Manufacturiers et athlètes, une relation de partage

Publié le 25 août 2023

Par Louis Choiset
7 min de lecture
Omniprésents dans le milieu du sport depuis des années, les manufacturiers balayent de nombreuses disciplines, compétitions et clubs par leurs partenariats. Animés par le partage de valeurs communes et la performance, les spécialistes du pneumatique sont également en quête d’humanisation de leurs marques. C’est donc au tour des athlètes d’entrer en piste.
En vue des Jeux Olympiques et Paralympiques de Paris 2024, Bridgestone a lancé la campagne «Prêt à performer» et accompagne cinq sportifs : Amandine Buchard (judo), Mandy François-Elie (100 m, 200 m et 400 m paralympiques), Kevin Mayer (décathlon), Pauline Ado (surf) et Manon Apithy-Brunet (escrime).

Gwangju (Corée du Sud), 5 mai 2019. Deux ans après avoir raflé une médaille d’or à Budapest pour le 5 km du Championnat du monde de natation en eau libre, à quelques mètres de l’arrivée, Marc-Antoine Olivier s’apprête à revivre l’exploit. Malheureusement pour le nageur français, à une seconde près, le rêve d’une seconde médaille d’or s’évanouit dans les eaux du Yeosu Expo Ocean Park. L’Allemand Florian Wellbrock lui vole la vedette en échange d’une médaille d’argent.

La performance reste de taille. Sous le regard admiratif des spectateurs, cette réussite est aussi le fruit de l’accompagnement de son partenaire, Wyz Group, spécialisé dans la création de solutions digitales pour le commerce de pneumatiques. "Ces aventures, d’abord humaines, ce sont des moments de bonheur à vivre que l’on retrouve avec ce genre de collaborations", lance Pierre Guirard, président du groupe. En témoignage de cette proximité née du partenariat, Marc-Antoine Olivier est venu présenter sa médaille aux salariés.

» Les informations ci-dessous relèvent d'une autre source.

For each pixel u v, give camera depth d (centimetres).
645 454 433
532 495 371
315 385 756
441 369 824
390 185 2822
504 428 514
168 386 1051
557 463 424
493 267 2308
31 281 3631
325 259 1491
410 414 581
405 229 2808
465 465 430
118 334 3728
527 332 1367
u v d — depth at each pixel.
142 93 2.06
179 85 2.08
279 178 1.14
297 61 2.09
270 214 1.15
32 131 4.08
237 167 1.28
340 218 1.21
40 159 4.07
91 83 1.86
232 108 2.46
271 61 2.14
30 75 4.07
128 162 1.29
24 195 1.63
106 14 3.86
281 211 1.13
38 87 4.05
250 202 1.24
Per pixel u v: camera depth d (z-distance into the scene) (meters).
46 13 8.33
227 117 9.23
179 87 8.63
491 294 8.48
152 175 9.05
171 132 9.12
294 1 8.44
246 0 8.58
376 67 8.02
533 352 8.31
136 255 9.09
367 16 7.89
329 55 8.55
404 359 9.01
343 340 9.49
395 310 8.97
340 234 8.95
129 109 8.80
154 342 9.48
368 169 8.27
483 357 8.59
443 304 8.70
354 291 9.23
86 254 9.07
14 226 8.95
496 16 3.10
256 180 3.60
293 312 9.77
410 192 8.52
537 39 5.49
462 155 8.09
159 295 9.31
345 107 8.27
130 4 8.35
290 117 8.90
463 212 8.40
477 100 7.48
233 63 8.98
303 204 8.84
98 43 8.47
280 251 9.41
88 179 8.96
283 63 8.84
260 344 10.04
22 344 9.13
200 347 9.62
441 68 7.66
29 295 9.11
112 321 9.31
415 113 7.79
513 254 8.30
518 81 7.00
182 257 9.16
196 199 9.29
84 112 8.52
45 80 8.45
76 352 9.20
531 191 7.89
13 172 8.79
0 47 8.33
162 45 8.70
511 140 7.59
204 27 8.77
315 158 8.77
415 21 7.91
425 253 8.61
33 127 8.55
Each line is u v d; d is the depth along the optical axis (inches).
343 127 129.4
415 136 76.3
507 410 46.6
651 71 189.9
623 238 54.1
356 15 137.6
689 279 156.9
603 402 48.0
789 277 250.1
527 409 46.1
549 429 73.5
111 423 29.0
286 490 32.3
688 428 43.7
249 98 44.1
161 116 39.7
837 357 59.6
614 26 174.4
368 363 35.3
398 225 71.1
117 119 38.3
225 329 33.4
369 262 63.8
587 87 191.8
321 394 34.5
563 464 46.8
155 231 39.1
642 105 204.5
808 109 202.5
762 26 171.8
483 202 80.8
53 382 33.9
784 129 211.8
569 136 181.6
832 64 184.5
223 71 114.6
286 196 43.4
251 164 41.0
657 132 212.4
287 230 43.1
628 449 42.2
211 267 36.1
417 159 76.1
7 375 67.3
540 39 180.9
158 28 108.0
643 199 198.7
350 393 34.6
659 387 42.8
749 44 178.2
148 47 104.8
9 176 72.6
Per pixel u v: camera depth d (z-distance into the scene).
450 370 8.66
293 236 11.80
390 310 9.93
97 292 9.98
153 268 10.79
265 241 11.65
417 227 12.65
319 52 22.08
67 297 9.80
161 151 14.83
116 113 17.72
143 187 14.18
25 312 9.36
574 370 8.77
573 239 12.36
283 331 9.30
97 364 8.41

Aurélie Muller, nageuse française et seconde athlète accompagnée par Wyz, est également une fierté pour la firme basée à Compiègne (60). Entre 2011 et 2017, elle a garni son palmarès de quatre médailles d’or et deux d’argent. Dans cette collaboration, le succès vaut de l’or, et ce n’est pas qu’une expression. "Nous avons ajouté des primes à la performance", glisse Pierre Guirard.

Une manière de récompenser le travail bien fait, à l’image d’un salarié dans une entreprise. En effet, selon Pierre Guirard, de nombreux parallèles sont à faire entre les athlètes et la réussite d’une entreprise. C’est pourquoi Wyz Group aide financièrement ses athlètes pour leur permettre de se concentrer au mieux sur leur carrière sportive.

Pour cela, il s’appuie sur le Pacte de performance, dispositif qui a vu le jour grâce à la Fondation du sport français (FSF). L’objectif est de promouvoir et de financer, sur le territoire national, la formation, l’insertion socioprofessionnelle et la reconversion des sportifs de haut niveau. Elle vise également à encourager les entreprises à mettre la main à la poche, un chemin qu’a choisi d’emprunter Wyz.

Un soutien financier loin d’être anodin

En pratique, l’entreprise propose un accompagnement financier à hauteur de 20 000 euros net annuels par athlète. Une manière de les soutenir et de financer leurs différents projets. Pour le second point, les athlètes ont accès à l’insertion professionnelle en passant par des programmes de formation spécialisés, un parcours de découverte des métiers, du networking et des conseils.

Les manufacturiers et leurs athlètes ont les JO 2024 dans le viseur.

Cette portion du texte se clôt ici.